Provided passage =>

*** Block opens ***

It was a surreal experience. I am not one used to getting my picture taken - let alone professionally. The people were super nice and I think they did a great job. Well, I will find out when the issue comes out on December 29. :)

Truth Tuesday - 5 lb Gain (2 weeks)

Okay well I knew that this would be a gain. I mean hello I was traveling and out of town in Hawaii on my honeymoon for about 8 days total. I knew there would also be some bloating due to all the salt/beer/wine from the previous week as well. I was expecting a 7 lb gain since that is what my home scale was telling me, but I was pleasantly surprised when I saw a ... 5 lb gain. I will take it, accept it and move on.

Today: Gained 5.0 (first weigh-in in two weeks)

*** Block closes ***

Your objective => Continue the blog post about the photo shoot and the Truth Tuesday weigh-in, starting after its last line. The material after this text is not needed.

Data for analysis =>
*** Block opens ***

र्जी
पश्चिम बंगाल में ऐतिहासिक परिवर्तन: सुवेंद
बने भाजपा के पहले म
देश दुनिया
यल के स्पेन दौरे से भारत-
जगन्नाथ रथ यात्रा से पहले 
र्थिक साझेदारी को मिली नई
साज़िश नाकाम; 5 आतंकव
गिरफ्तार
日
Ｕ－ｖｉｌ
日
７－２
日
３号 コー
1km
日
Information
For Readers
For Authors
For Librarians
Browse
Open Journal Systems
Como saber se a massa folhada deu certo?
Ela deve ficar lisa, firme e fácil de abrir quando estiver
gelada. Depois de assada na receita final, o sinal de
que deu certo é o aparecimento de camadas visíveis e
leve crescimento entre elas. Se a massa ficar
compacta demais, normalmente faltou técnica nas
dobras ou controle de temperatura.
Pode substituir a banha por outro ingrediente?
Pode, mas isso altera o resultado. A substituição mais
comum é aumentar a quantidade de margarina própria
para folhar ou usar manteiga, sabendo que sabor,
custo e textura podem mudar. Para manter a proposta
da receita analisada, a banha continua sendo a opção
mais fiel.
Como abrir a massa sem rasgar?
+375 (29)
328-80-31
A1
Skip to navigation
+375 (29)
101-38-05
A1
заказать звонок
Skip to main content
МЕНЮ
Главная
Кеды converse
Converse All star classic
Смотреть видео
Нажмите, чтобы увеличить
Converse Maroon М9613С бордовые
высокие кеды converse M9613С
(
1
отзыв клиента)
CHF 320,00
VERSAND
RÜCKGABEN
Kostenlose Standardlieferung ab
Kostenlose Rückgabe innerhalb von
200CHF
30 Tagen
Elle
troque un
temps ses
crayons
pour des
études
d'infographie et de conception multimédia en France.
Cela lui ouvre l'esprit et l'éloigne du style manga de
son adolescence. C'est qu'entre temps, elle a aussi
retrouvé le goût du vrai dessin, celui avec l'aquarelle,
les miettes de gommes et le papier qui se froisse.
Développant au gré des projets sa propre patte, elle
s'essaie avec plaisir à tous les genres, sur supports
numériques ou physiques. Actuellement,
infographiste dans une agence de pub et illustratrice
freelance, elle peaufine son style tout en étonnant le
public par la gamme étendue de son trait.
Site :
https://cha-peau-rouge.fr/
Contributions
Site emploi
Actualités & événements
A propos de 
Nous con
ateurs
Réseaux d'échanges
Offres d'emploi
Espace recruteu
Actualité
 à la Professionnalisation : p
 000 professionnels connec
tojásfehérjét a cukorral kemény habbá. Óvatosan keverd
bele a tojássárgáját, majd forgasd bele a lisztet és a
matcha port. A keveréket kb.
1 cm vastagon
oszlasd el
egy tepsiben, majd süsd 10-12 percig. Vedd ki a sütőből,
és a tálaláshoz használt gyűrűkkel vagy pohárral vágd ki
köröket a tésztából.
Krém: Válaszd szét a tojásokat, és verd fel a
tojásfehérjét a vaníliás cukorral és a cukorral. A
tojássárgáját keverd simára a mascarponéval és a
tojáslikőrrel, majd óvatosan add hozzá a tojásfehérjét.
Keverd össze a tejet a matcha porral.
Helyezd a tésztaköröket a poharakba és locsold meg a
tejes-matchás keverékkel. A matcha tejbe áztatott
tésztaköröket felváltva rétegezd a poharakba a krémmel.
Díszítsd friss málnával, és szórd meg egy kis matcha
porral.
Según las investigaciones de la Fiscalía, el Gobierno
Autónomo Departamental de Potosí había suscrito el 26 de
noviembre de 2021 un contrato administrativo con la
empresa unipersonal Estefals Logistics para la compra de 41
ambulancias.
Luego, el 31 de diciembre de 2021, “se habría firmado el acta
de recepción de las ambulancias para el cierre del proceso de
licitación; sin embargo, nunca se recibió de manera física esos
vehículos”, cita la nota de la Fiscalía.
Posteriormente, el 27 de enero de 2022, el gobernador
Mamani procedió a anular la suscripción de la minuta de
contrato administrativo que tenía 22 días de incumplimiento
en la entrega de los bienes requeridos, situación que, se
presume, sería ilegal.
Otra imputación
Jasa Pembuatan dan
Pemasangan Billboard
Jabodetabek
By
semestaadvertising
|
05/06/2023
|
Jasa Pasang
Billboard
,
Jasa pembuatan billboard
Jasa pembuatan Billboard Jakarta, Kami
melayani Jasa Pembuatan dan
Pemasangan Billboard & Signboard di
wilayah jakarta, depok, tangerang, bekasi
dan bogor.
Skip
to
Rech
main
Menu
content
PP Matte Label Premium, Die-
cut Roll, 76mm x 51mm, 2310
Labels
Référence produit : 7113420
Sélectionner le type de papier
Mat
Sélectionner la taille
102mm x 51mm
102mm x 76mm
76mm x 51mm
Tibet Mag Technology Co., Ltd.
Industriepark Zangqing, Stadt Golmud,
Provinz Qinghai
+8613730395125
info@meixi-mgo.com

*** Block closes ***

Answer section =>
Starting Weight: 217.4

Today’s Weight: 168.2

Total Lost: 49.2

Pounds From Original Goal: 4.2

Pounds From New Goal: 13.2

Since I am trying to be more positive, I will list good things that came out of today's Weight Watchers meeting: I am still in the 160s, I was asked to be a success story at another WW center opening, my size 10 pants still fit and the most important ... I faced the scale and lived! :P

Overall, I am really am feeling positive. I am on Day 3 of my latest attempt at a #7daychip. This is four-fold:

1) Do a #plankaday everyday

2) I need to hit all 5 of the food-related WW healthy checks (liquid, healthy oils, vitamin, fruits/veggies and dairy)

3) Track EVERYTHING

4) Get in at least 30 minutes of moving/exercise everyday

This has been great. I am feeling empowered and overall healthier. Despite trying to keep moving/running/exercising while in Hawaii, I was eating crappy since we had to eat out EVERY meal and feeling gross. I am happy to be back in my comfort zone and back to my workout routine. Next time I go on vacation (should be sometime in the next decade :P) I want to go stay somewhere where I can cook/make my own breakfast/lunch.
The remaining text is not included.